→ GIVEN TEXT

-*-*-

STATE of Florida, DEPARTMENT OF INSURANCE, as Receiver of Atlantic General Life Insurance Company, Appellant,
v.
William B. BLACKBURN, Pamela Jeanne Turbow Rush, Susan Lynn Boswell, Tower Investment Group, Inc., Gulf Coast Aircraft Charter, Inc., Blackburn & Company and Bay Harbour Investments, Inc., Appellees.

No. 92-04449.

District Court of Appeal of Florida, Second District.

March 9, 1994.

*522 Joseph L. Rebak, Thomas C. Tew and Matias R. Dorta of Tew & Garcia-Pedrosa, Miami, for appellant.

W. Donald Cox and Javier M. Guzman of Fowler, White, Gillen, Boggs, Villareal and Banker, P.A., Tampa, for appellees.

RYDER, Acting Chief Judge.

The State of Florida Department of Insurance, as Receiver of Atlantic General Life Insurance Company (AGL), challenges the trial court's order dismissing with prejudice its sixteen-count complaint as to all defendants in this action involving claims of breach of fiduciary duty, waste of corporate assets, civil theft and conspiracy. Because we conclude that the Department may be able to state a claim against appellees, we reverse to allow the Department the opportunity to amend.

On September 1, 1992, the Department of Insurance, as the Receiver for AGL, filed a complaint against the appellees. AGL was incorporated and licensed as an insurer in the State of Florida in 1985. The complaint alleged that from that time until August 1988, it was a wholly owned subsidiary of Guarantee Security Life Insurance Company (GSL). GSL was placed into receivership on August 12, 1991, under the provisions of chapter 631, Florida Statutes (1991). During that period, William B. Blackburn was an officer and director of GSL and the president of AGL.

-*-*-

→ PROVIDED INFORMATION
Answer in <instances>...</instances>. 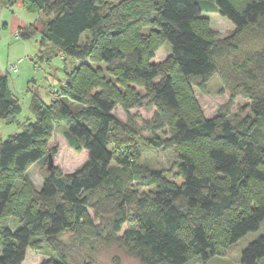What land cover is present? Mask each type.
Segmentation results:
<instances>
[{
    "label": "trees",
    "instance_id": "1",
    "mask_svg": "<svg viewBox=\"0 0 264 264\" xmlns=\"http://www.w3.org/2000/svg\"><path fill=\"white\" fill-rule=\"evenodd\" d=\"M17 2L44 17L37 60L58 52L71 64L50 104L31 95L36 121L0 139V217L15 215L19 222L13 229L0 225V264H22L29 247L51 250L52 258L43 264H69L53 239L75 222L89 223L87 207L95 217H111L113 234L120 232L126 208L136 201L133 181L150 190L139 202V224L114 240L140 264H185L190 254L205 260L214 255L217 241L232 244L259 228L264 220V0H0V7ZM202 11H217L234 24L233 32L219 37ZM38 30L29 23L14 35L29 39ZM162 43L169 55L149 62ZM215 75L231 98L242 96L249 103L204 117L190 87L198 79L204 88ZM146 97L156 108L153 128L165 125L169 133L148 143L178 151L177 160L161 170L132 164L128 150L137 127L113 114L117 104L127 111ZM20 110L7 75L0 74V119L11 121ZM62 121L68 122L63 131L68 145L85 149L87 159L62 175L48 166V154L56 151L51 149L37 190L24 171L43 159L52 126ZM94 190L91 199L86 193ZM44 244L48 247L42 249ZM262 258L264 236L243 249L240 262L259 264Z\"/></svg>",
    "mask_w": 264,
    "mask_h": 264
},
{
    "label": "rangeland",
    "instance_id": "2",
    "mask_svg": "<svg viewBox=\"0 0 264 264\" xmlns=\"http://www.w3.org/2000/svg\"><path fill=\"white\" fill-rule=\"evenodd\" d=\"M12 15L26 22L35 23L39 30L29 39L15 36L11 24ZM202 15L208 18L210 27L218 32L219 37H225L233 32L234 24L217 11H202ZM43 19L40 12H28L17 3L8 8L0 7V74L7 75L9 88L21 106L20 112L14 114L11 121L0 119V139H6L13 133L21 132L24 127L36 121L30 111L31 95L35 93L45 104H50L56 95L52 90L60 91V86L64 82L65 68L71 64L69 57L58 52L50 60H37L39 43L42 39L40 26ZM3 23H6V26ZM169 53L167 43H162L157 47L149 62L158 63L164 60ZM12 65H16V72L12 71ZM198 82V79H193L190 88L204 117H216L221 108L233 111L236 107L249 103V100L242 96L231 98L230 93L221 88L222 82L217 75L213 76L204 88L199 87ZM132 86L140 91L141 95L145 94L140 86L135 84ZM113 114L123 123L130 118L137 127L135 140L128 150L129 155H132L133 165L145 170H161L171 166L177 160V148H154L148 143V140L153 137L162 139L169 137L167 126L153 128L156 108L149 102V98H144L141 105H134L127 111L117 104ZM67 125V121L53 124L50 136L45 143V156L31 163L24 171L23 176L28 178L37 190L42 186L47 153L51 149L56 150L52 156L53 166L62 175L72 174L87 159L85 149L75 151L65 140L63 131ZM20 182V179L15 181V191L19 190ZM130 188L134 192L136 201L126 208L128 216L122 223L120 232L113 234L111 217H95L93 211L87 207L86 218L90 219L89 223L75 222L53 239L54 245L59 246L65 252L69 264H140L136 256L125 253L119 243L114 240V236L122 235L127 227L139 224L137 219L139 217L136 215V212L140 211L139 202L144 200L150 190V187H145L136 181L131 182ZM86 194H90V198L93 199L97 190ZM141 212L146 214L145 211ZM18 224L15 215L0 217L1 226L13 229ZM90 228H97L99 234H95ZM184 232H188V229ZM261 236H264V220L257 230L248 232L232 244L224 245L217 241L215 253L208 259L202 260L190 254V259L185 264H241L243 249ZM46 247L48 246L44 244L42 249ZM51 258V250L46 252L29 247L22 264H43ZM259 264H264V258L259 261Z\"/></svg>",
    "mask_w": 264,
    "mask_h": 264
},
{
    "label": "crops",
    "instance_id": "3",
    "mask_svg": "<svg viewBox=\"0 0 264 264\" xmlns=\"http://www.w3.org/2000/svg\"><path fill=\"white\" fill-rule=\"evenodd\" d=\"M17 4L21 7L20 2H17ZM22 8V7H21ZM5 24V25H4ZM12 28L14 31H16L19 27L25 26L27 24H29V22H26L24 20H21L19 17H16L15 15H12ZM35 24V23H34ZM4 26H6V23H3ZM37 27V26H36ZM40 28H42V22H41V26Z\"/></svg>",
    "mask_w": 264,
    "mask_h": 264
},
{
    "label": "water",
    "instance_id": "4",
    "mask_svg": "<svg viewBox=\"0 0 264 264\" xmlns=\"http://www.w3.org/2000/svg\"><path fill=\"white\" fill-rule=\"evenodd\" d=\"M51 165H53V157L50 154H48V166Z\"/></svg>",
    "mask_w": 264,
    "mask_h": 264
},
{
    "label": "built area",
    "instance_id": "5",
    "mask_svg": "<svg viewBox=\"0 0 264 264\" xmlns=\"http://www.w3.org/2000/svg\"><path fill=\"white\" fill-rule=\"evenodd\" d=\"M11 69L13 72H16L17 71L16 65H12ZM52 91L55 92V89H53Z\"/></svg>",
    "mask_w": 264,
    "mask_h": 264
}]
</instances>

-*-*-

→ PROBLEM SET
• A. Name every type of claim the court opinion says the action involves.
• B. Summarize the court opinion in two sentences.
• C. Extend the court opinion, picking up right after its last sentence.
The data has nothing to do with the court opinion.

→ ANSWERS PROVIDED
• A. Breach of fiduciary duty, waste of corporate assets, civil theft, and conspiracy.

• B. The Florida Department of Insurance, as Receiver of Atlantic General Life Insurance Company, appealed a trial court order that dismissed its sixteen-count complaint with prejudice as to all defendants, and the appeals court reversed so the Department could amend, since it may be able to state a claim. The complaint, filed September 1, 1992, alleged that AGL was a wholly owned subsidiary of Guarantee Security Life Insurance Company from 1985 until August 1988, while William B. Blackburn was an officer and director of GSL and the president of AGL.

• C.
In 1988, as part of an agreement for Blackburn to sever his association and ownership interest in GSL and its parent company, Transmark USA, Blackburn acquired the stock of AGL from GSL in a less-than-armslength transaction. Prior to the transfer of AGL's stock to Blackburn, GSL made a cash contribution to AGL of $1.7 million which increased AGL's total capital surplus to approximately $3.3 million. GSL also transferred certain of its reserves and cash, totalling approximately $20 million to AGL under a coinsurance agreement. In August 1988, Blackburn allegedly purchased stock of AGL for $3.3 million. From August 1988 until March 10, 1992, when AGL was adjudicated insolvent and placed into receivership, AGL was the wholly-owned subsidiary of Blackburn & Co. Mr. Blackburn was an officer, director and shareholder of Blackburn & Co. and Pamela Rush was an officer and director of that company. During this time period, Blackburn was the chairman, president and a director of AGL, Rush was the secretary, treasurer and a director of AGL and Susan Boswell was the vice-president and a director of AGL. Blackburn, Rush and Boswell allegedly engaged in a course of conduct and series of transactions whereby they methodically depleted AGL's assets to enrich themselves.

From August 1988 through March 10, 1992, all administrative and insurance related activities of AGL were performed by GSL pursuant to the coinsurance agreement. From 1988 through 1991, all investment services relating to AGL's assets were handled by two entities owned and controlled by Blackburn, namely, Blackburn Management and Tower Investment Group, Inc. For the four years that AGL was under the management of Blackburn, Rush and Boswell, it had approximately $400,000 in total premium income, all of which was derived from seven insurance policies sold by AGL prior to August 1988 and from AGL's coinsurance agreement with GSL. Despite AGL's lack of activity during this time period, Blackburn, Rush and Boswell caused AGL to incur expenses, salaries, fees and benefits in excess *523 of $1.5 million, in addition to the fees paid by AGL to GSL, Blackburn Management and Tower. These expenses were allegedly exorbitant, wasteful, unnecessary and duplicative since GSL, Blackburn Management and Tower were performing all the services necessary for AGL's business.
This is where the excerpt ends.